Ross wouldn’t even be the first Bengals receiver in the Marvin Lewis era to turn in a solid career after a slow start.

So please, for the sake of not getting owned, ease up on the trigger to blast Ross. Fair criticism is fair criticism, but don’t write the takes in ink just yet like some did for Boyd last year.

So...about Auden Tate...

Yes, let’s discuss the youngest weapon in the young Bengals receiving corps.

Through three weeks, Tate has yet to not be listed as an inactive player on game days. He has been joined by fellow receiver Cody Core on the inactives list up until this week when Core got the green light after he fully recovered from his injury he suffered during training camp, and actually made an impact play as a gunner on punt teams by downing a punt inside the one yard-line.

For reasons such as this, Core was expected to get the nod over Tate to dress on a weekly basis. A team carrying seven receivers on its roster is unlikely to activate them all, and Tate provides the least amount of value in terms of potential participation. He’s not an asset on special teams, and he’s still a wild card at the receiver position.

But with A.J. Green banged up after the loss to Carolina and uncertain to play against Atlanta, is it time to see how Tate handles the real stage?

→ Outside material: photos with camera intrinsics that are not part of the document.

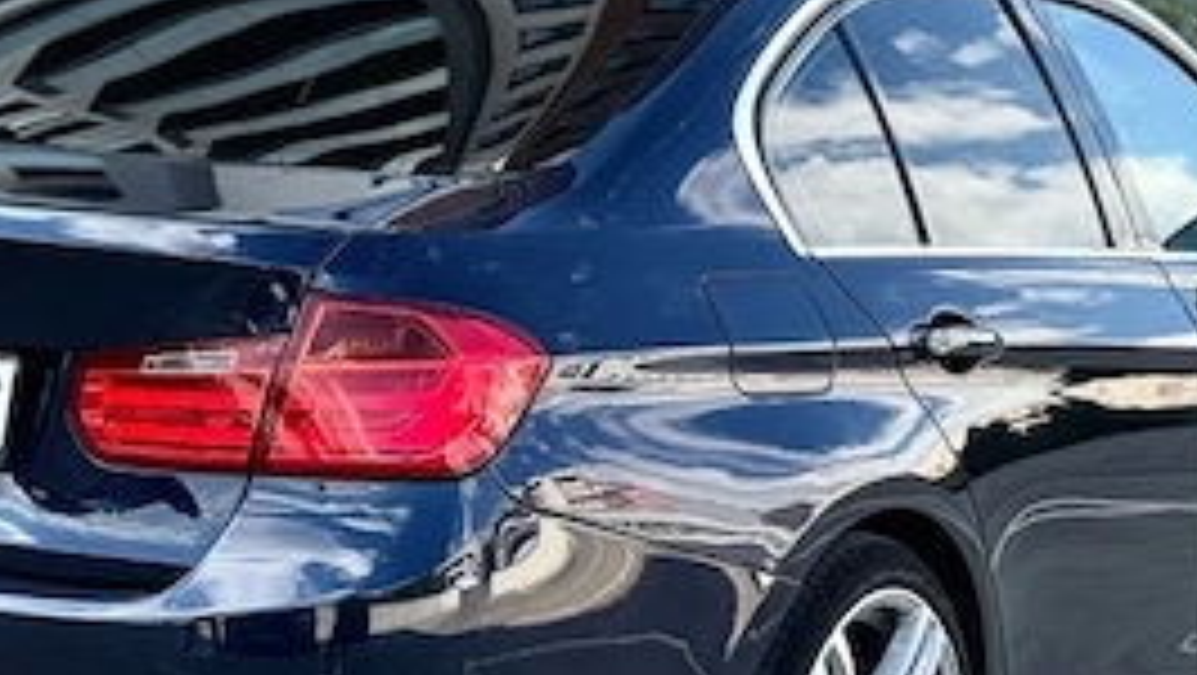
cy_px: 306
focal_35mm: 118
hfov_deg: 18.1
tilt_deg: -4.0
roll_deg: -2.3
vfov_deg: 10.3
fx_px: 3748
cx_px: 518
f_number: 1.78
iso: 64
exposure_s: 1/832
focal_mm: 6.76
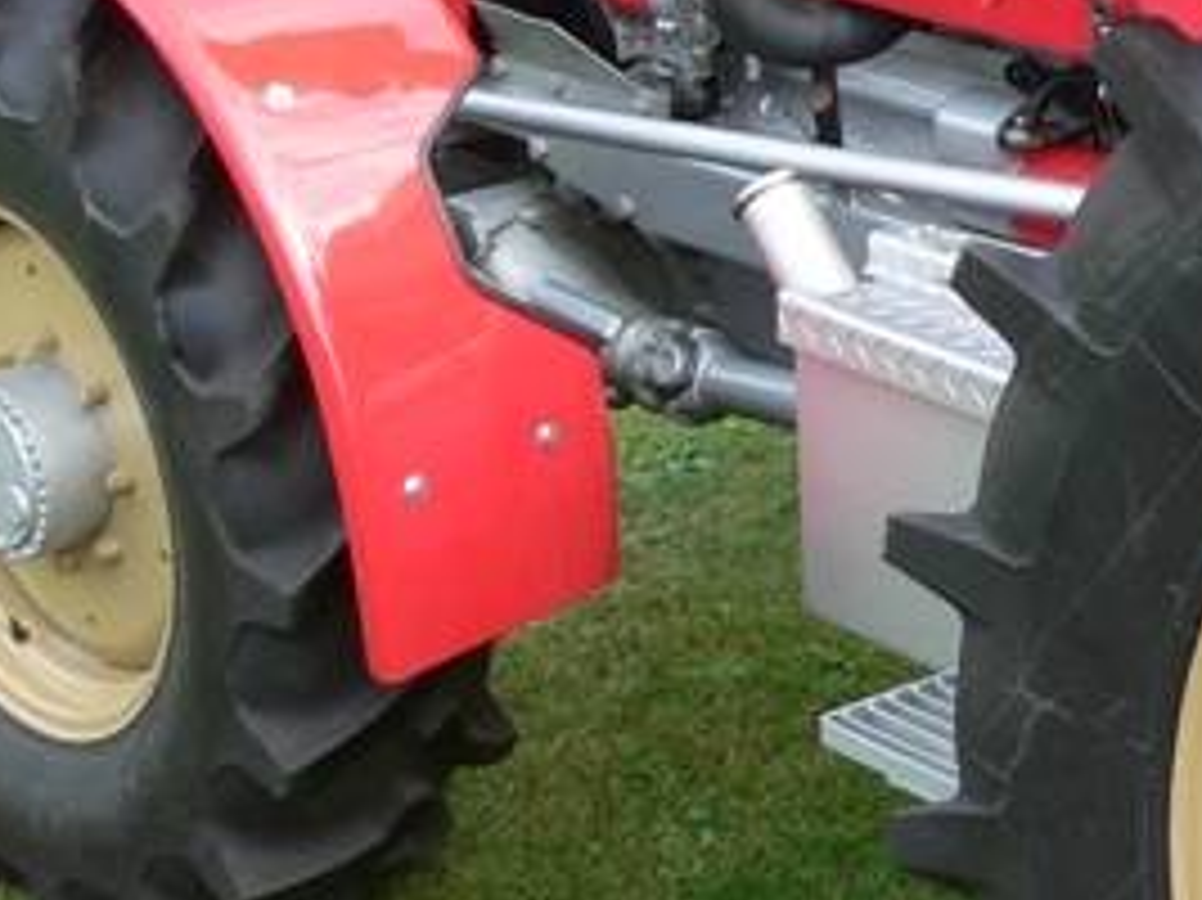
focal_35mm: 108
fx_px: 3748
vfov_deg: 13.2
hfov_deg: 17.1
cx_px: 1558
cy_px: -261
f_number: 3.7
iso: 80
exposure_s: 1/125
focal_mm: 6
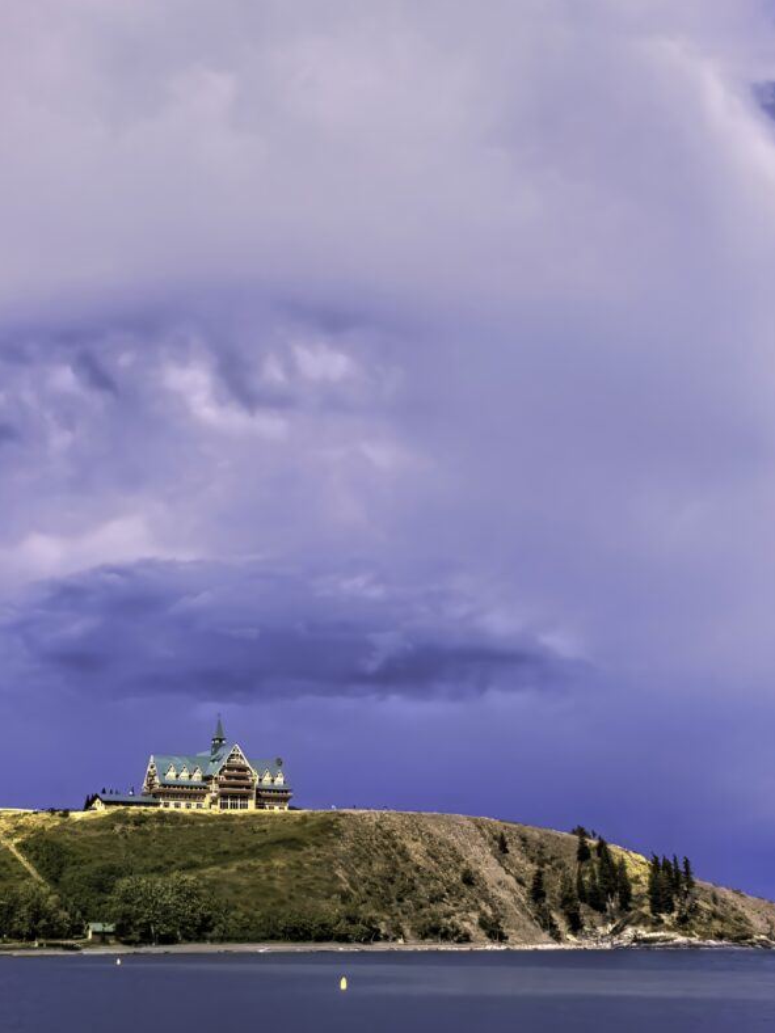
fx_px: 1552
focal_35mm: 52
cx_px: 333
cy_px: 458
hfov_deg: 28.0
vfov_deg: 36.8
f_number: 8
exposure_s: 1/1000
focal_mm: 7.1
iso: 200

If Green is held out, the Bengals could roll with six receivers again like they did last week when Core returned, or they could stick with five like the previous two weeks. If they chose the latter, Tate is probably still the odd man out. But considering the options outside of Boyd and Ross are slim, Tate may get his chance.

One of those options is Josh Malone, who played a decent amount of snaps after Green left the game in the second half and didn’t exactly set the field on fire with his 12 yards on one catch and three targets. He was also the one targeted by Dalton which resulted in his second interception of the game. Core only saw six snaps on offense, which may be the number Tate would get against Atlanta if he plays.

The Bengals are currently five point underdogs to the 1-2 Falcons and are in danger of dropping to 2-2 without their best player on offense. The receivers not named Boyd and their play caller Boyd need to make a statement against a banged up Falcons defense this Sunday to avoid that from happening.